Recopiez, dans l'extrait sur le projet de maison au Kerala, le passage qui va de « Acheter, c’est compliqué, louer » jusqu'à « pendant les vacances. » inclus.

-------- Extrait fourni

C’est il y a cinq ans, à Gili Air, petite île indonésienne au large de
Lombok que le projet fut le plus près d’aboutir. Nous avions engagé des
pourparlers en vue de l’achat d’un terrain, à deux pas de la plage, planté
de cocotiers. Nous aurions pu y faire construire une petite maison en bois
et palme. Et puis il nous a manqué quelque chose, le petit rien qui fait
qu’on passe à l’acte.
Le même désir de propriété s’est manifesté à nouveau au gré de nos
voyages, pourquoi pas un petit appartement à Bali, au Laos, ou une cabane
en Thaïlande ?
Finalement cette année, épuisés de trimbaler nos valises de train en bus
et d’hôtel en hôtel, nous avons décidé de mettre le projet à exécution en
achetant ou en louant une maison au Kerala.
C’est à Vellanad, lors de notre séjour à Namaste qu’est né le projet
définitif.
Acheter, c’est compliqué, louer c’est simple. Va pour la location.
Mais pourquoi laisser vide dix mois par an une belle maison entourée d’un
jardin, alors que tant d’enfants vivent dans des cabanes insalubres ?
Namaste gère des maisons familiales, les enfants y sont placés durant
toute l’année scolaire, les frais sont payés par des sponsors et ils
rejoignent leurs familles pendant les vacances.
C’est bien, ils sont nourris, logés, soignés et fréquentent régulièrement
l’école, mais seulement voilà, ils sont séparés de leurs familles.
Pire encore, à mon sens, il peut arriver qu’un seul enfant profite de
l’aide de l’association alors que ses frères et sœurs n’en bénéficient
pas.
C’est alors que nous avons eu l’idée de nous regrouper avec quelques amis
de façon à héberger - dans cette belle maison que nous commencerons à
louer début novembre - des femmes que leurs maris ont abandonnées et leurs
enfants.
L’abandon de famille est un sport abondamment pratiqué dans le sud du
Kerala (entre autre) par des hommes volages qui vont chercher ailleurs le
moyen de ne plus subvenir aux besoins de leurs épouses et de leurs
enfants.

----------------
-------- Contenu des données

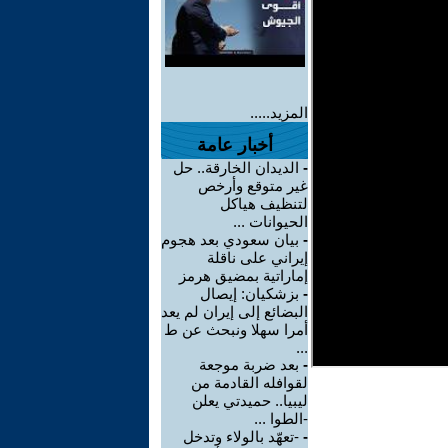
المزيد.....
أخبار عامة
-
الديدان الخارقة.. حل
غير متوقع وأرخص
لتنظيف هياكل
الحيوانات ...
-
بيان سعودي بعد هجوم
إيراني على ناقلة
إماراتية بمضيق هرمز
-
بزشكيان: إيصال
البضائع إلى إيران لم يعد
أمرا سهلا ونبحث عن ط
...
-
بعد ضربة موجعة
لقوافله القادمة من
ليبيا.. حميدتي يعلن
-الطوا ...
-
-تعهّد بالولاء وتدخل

----------------

Résultat obtenu -
Acheter, c’est compliqué, louer c’est simple. Va pour la location.
Mais pourquoi laisser vide dix mois par an une belle maison entourée d’un
jardin, alors que tant d’enfants vivent dans des cabanes insalubres ?
Namaste gère des maisons familiales, les enfants y sont placés durant
toute l’année scolaire, les frais sont payés par des sponsors et ils
rejoignent leurs familles pendant les vacances.